Records from a data source
- Opening Delimiter -
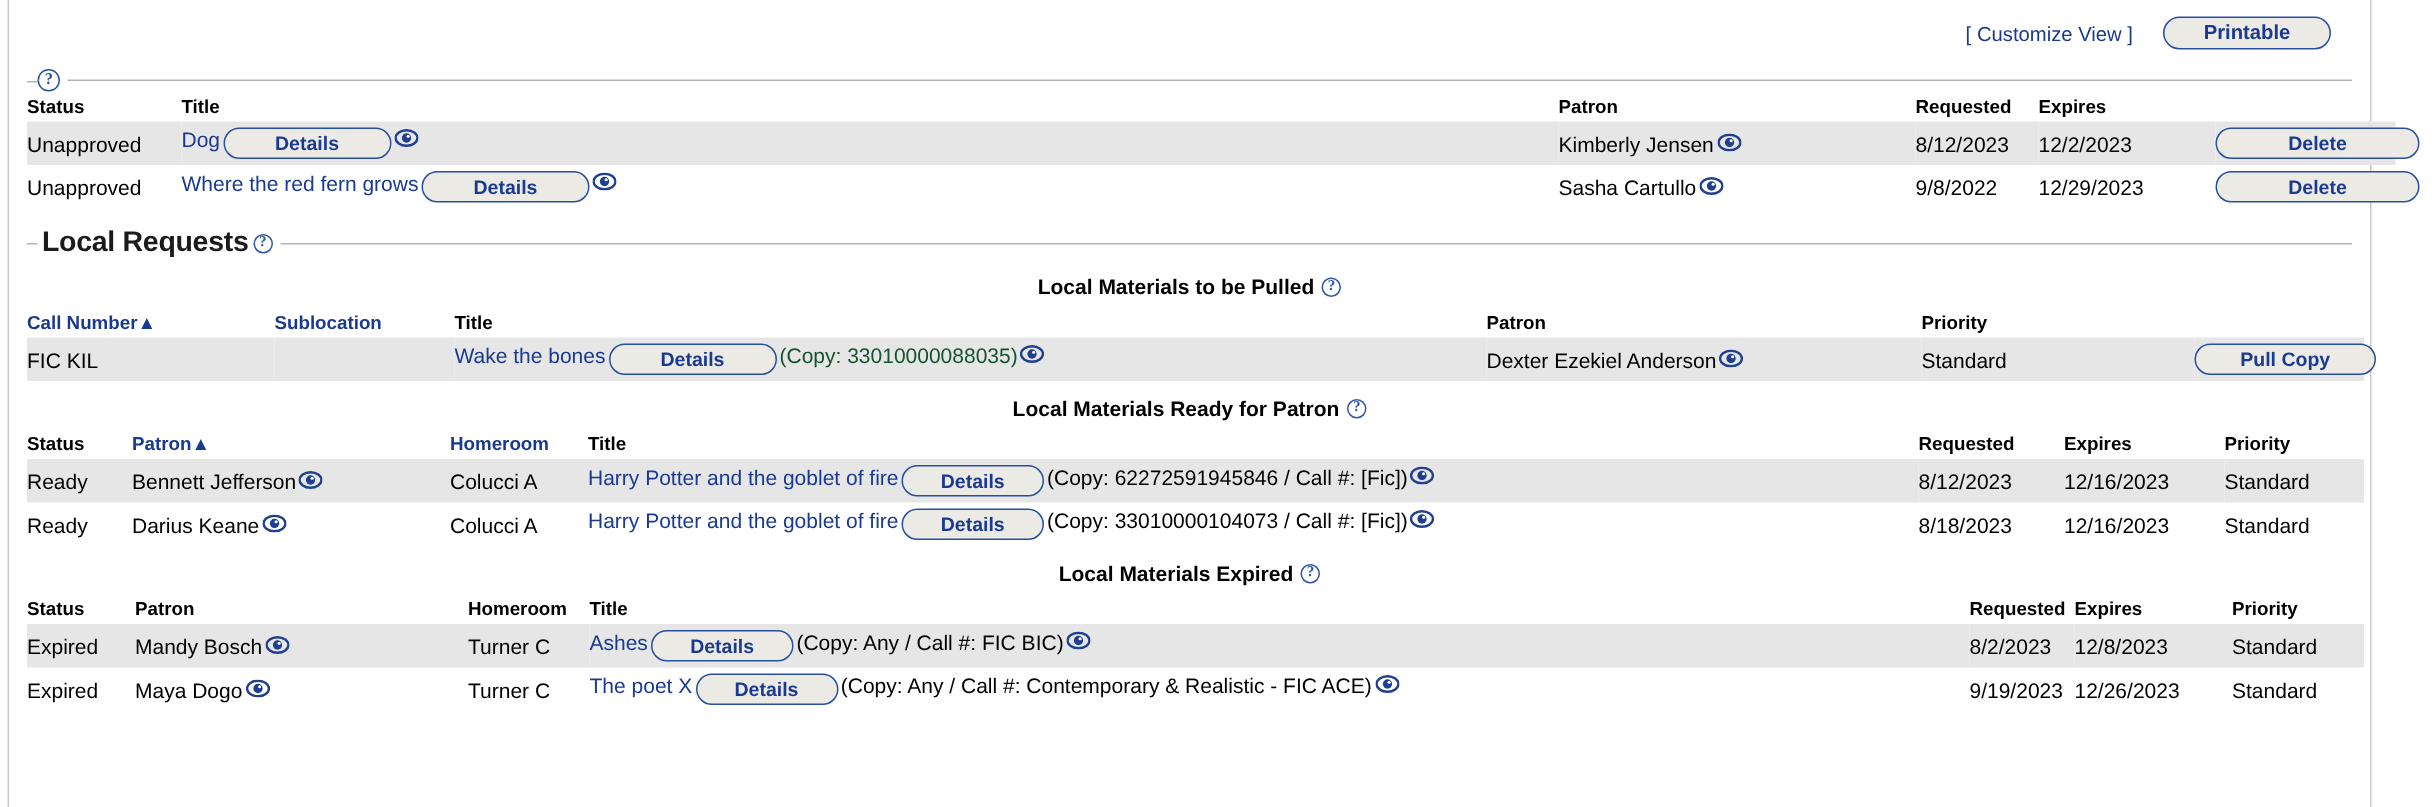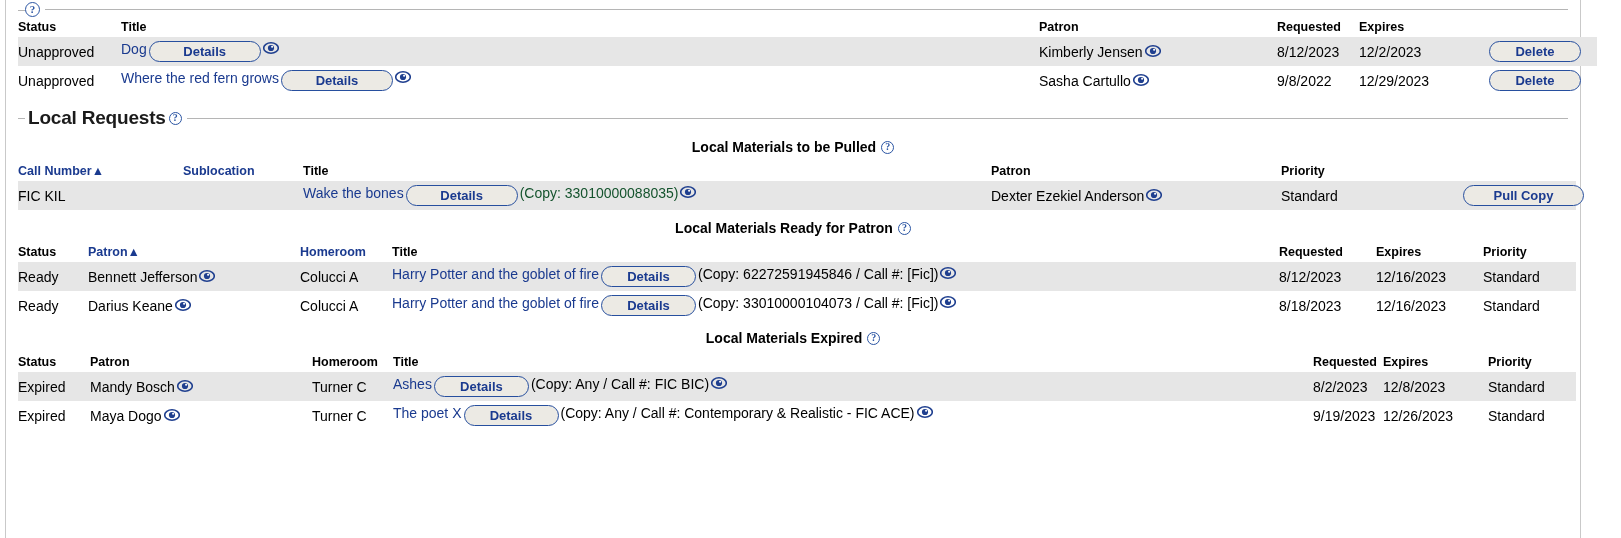--- a/index.html
+++ b/index.html
@@ -61,21 +61,21 @@
     font-family: "Liberation Sans", sans-serif;
     padding: 0 8px;
     height: 21px;
     cursor: pointer;
     white-space: nowrap;
     line-height: 1;
   }
   .btn-printable { width: 112px; height: 22px; font-size: 13.5px; }
   .btn-details   { width: 112px; }
   .btn-details-sm{ width: 95px; }
-  .btn-delete    { width: 92px; margin-left: 12px; }
+  .btn-delete    { width: 136px; }
   .btn-pullcopy  { width: 121px; }
   .legend-row {
     display: flex;
     align-items: center;
     width: 100%;
     margin-top: 2px;
   }
   .legend-tick {
     width: 7px;
     height: 1px;
@@ -167,20 +167,26 @@
     gap: 5px;
   }
 </style>
 </head>
 <body>
 
 <div class="page-frame"></div>
 
 <div class="content">
 
+  <div class="topbar">
+    <span class="customize-view"><span class="bracket">[</span>
+      <span class="label">Customize View</span>
+      <span class="bracket">]</span></span>
+    <button class="btn btn-printable">Printable</button>
+  </div>
 
   <div class="legend-row">
     <span class="legend-tick"></span>
     <span class="help-icon">?</span>
     <span class="legend-rule"></span>
   </div>
 
   <table class="grid">
     <colgroup>
       <col style="width:103px">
- Closing Delimiter -
▶ **THE TASK**: Every record must be set down again exactly; pictures do not belong in the copy.

▶ **RESPONSE FOR THIS EXERCISE**:
--- a/index.html
+++ b/index.html
@@ -61,21 +61,21 @@
     font-family: "Liberation Sans", sans-serif;
     padding: 0 8px;
     height: 21px;
     cursor: pointer;
     white-space: nowrap;
     line-height: 1;
   }
   .btn-printable { width: 112px; height: 22px; font-size: 13.5px; }
   .btn-details   { width: 112px; }
   .btn-details-sm{ width: 95px; }
-  .btn-delete    { width: 92px; margin-left: 12px; }
+  .btn-delete    { width: 136px; }
   .btn-pullcopy  { width: 121px; }
   .legend-row {
     display: flex;
     align-items: center;
     width: 100%;
     margin-top: 2px;
   }
   .legend-tick {
     width: 7px;
     height: 1px;
@@ -167,20 +167,26 @@
     gap: 5px;
   }
 </style>
 </head>
 <body>
 
 <div class="page-frame"></div>
 
 <div class="content">
 
+  <div class="topbar">
+    <span class="customize-view"><span class="bracket">[</span>
+      <span class="label">Customize View</span>
+      <span class="bracket">]</span></span>
+    <button class="btn btn-printable">Printable</button>
+  </div>
 
   <div class="legend-row">
     <span class="legend-tick"></span>
     <span class="help-icon">?</span>
     <span class="legend-rule"></span>
   </div>
 
   <table class="grid">
     <colgroup>
       <col style="width:103px">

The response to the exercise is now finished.